_Task details_
Every record that follows is to be copied exactly, with the pictures omitted.

_Task input_
------

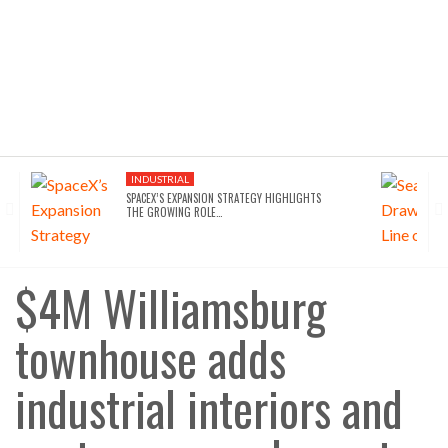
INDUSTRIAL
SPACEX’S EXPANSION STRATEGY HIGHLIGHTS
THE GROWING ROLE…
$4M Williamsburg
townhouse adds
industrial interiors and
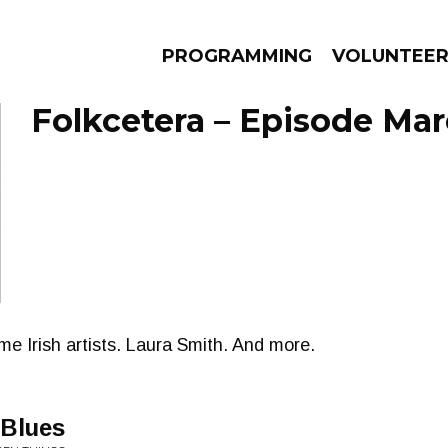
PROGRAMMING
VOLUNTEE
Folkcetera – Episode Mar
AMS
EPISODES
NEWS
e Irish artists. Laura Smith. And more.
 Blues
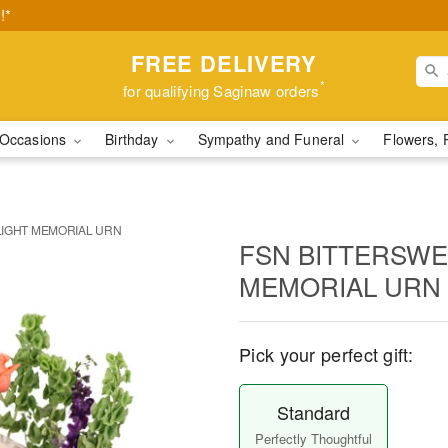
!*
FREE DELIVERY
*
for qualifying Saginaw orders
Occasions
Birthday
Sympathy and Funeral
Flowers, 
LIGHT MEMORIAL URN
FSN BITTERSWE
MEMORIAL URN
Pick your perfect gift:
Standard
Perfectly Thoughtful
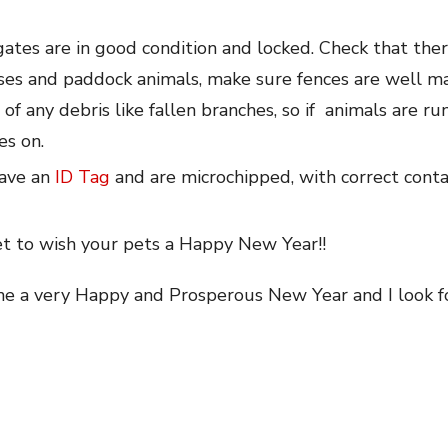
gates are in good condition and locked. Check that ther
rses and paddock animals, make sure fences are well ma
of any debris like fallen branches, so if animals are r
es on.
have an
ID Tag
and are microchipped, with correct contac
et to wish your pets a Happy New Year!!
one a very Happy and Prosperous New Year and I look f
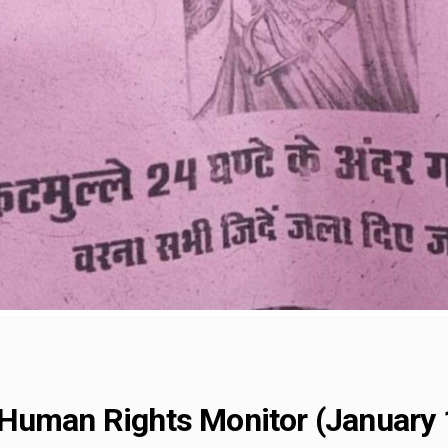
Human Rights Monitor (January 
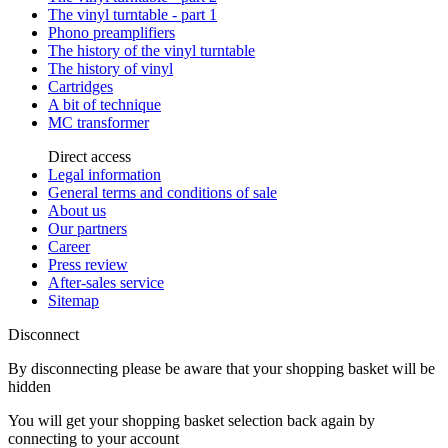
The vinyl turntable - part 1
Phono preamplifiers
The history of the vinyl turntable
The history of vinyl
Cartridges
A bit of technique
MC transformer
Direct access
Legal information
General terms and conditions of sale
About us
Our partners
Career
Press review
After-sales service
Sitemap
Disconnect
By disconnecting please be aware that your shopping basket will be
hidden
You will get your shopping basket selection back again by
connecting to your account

------

_Exercise output_
INDUSTRIAL
SPACEX’S EXPANSION STRATEGY HIGHLIGHTS
THE GROWING ROLE…
$4M Williamsburg
townhouse adds
industrial interiors and
PROGRAMMING
VOLUNTEE
Folkcetera – Episode Mar
AMS
EPISODES
NEWS
e Irish artists. Laura Smith. And more.
 Blues
!*
FREE DELIVERY
*
for qualifying Saginaw orders
Occasions
Birthday
Sympathy and Funeral
Flowers, 
LIGHT MEMORIAL URN
FSN BITTERSWE
MEMORIAL URN
Pick your perfect gift:
Standard
Perfectly Thoughtful
gates are in good condition and locked. Check that ther
rses and paddock animals, make sure fences are well ma
of any debris like fallen branches, so if animals are r
es on.
have an
ID Tag
and are microchipped, with correct contac
et to wish your pets a Happy New Year!!
one a very Happy and Prosperous New Year and I look f
Human Rights Monitor (January 
The vinyl turntable - part 1
Phono preamplifiers
The history of the vinyl turntable
The history of vinyl
Cartridges
A bit of technique
MC transformer
Direct access
Legal information
General terms and conditions of sale
About us
Our partners
Career
Press review
After-sales service
Sitemap
Disconnect
By disconnecting please be aware that your shopping basket will be
hidden
You will get your shopping basket selection back again by
connecting to your account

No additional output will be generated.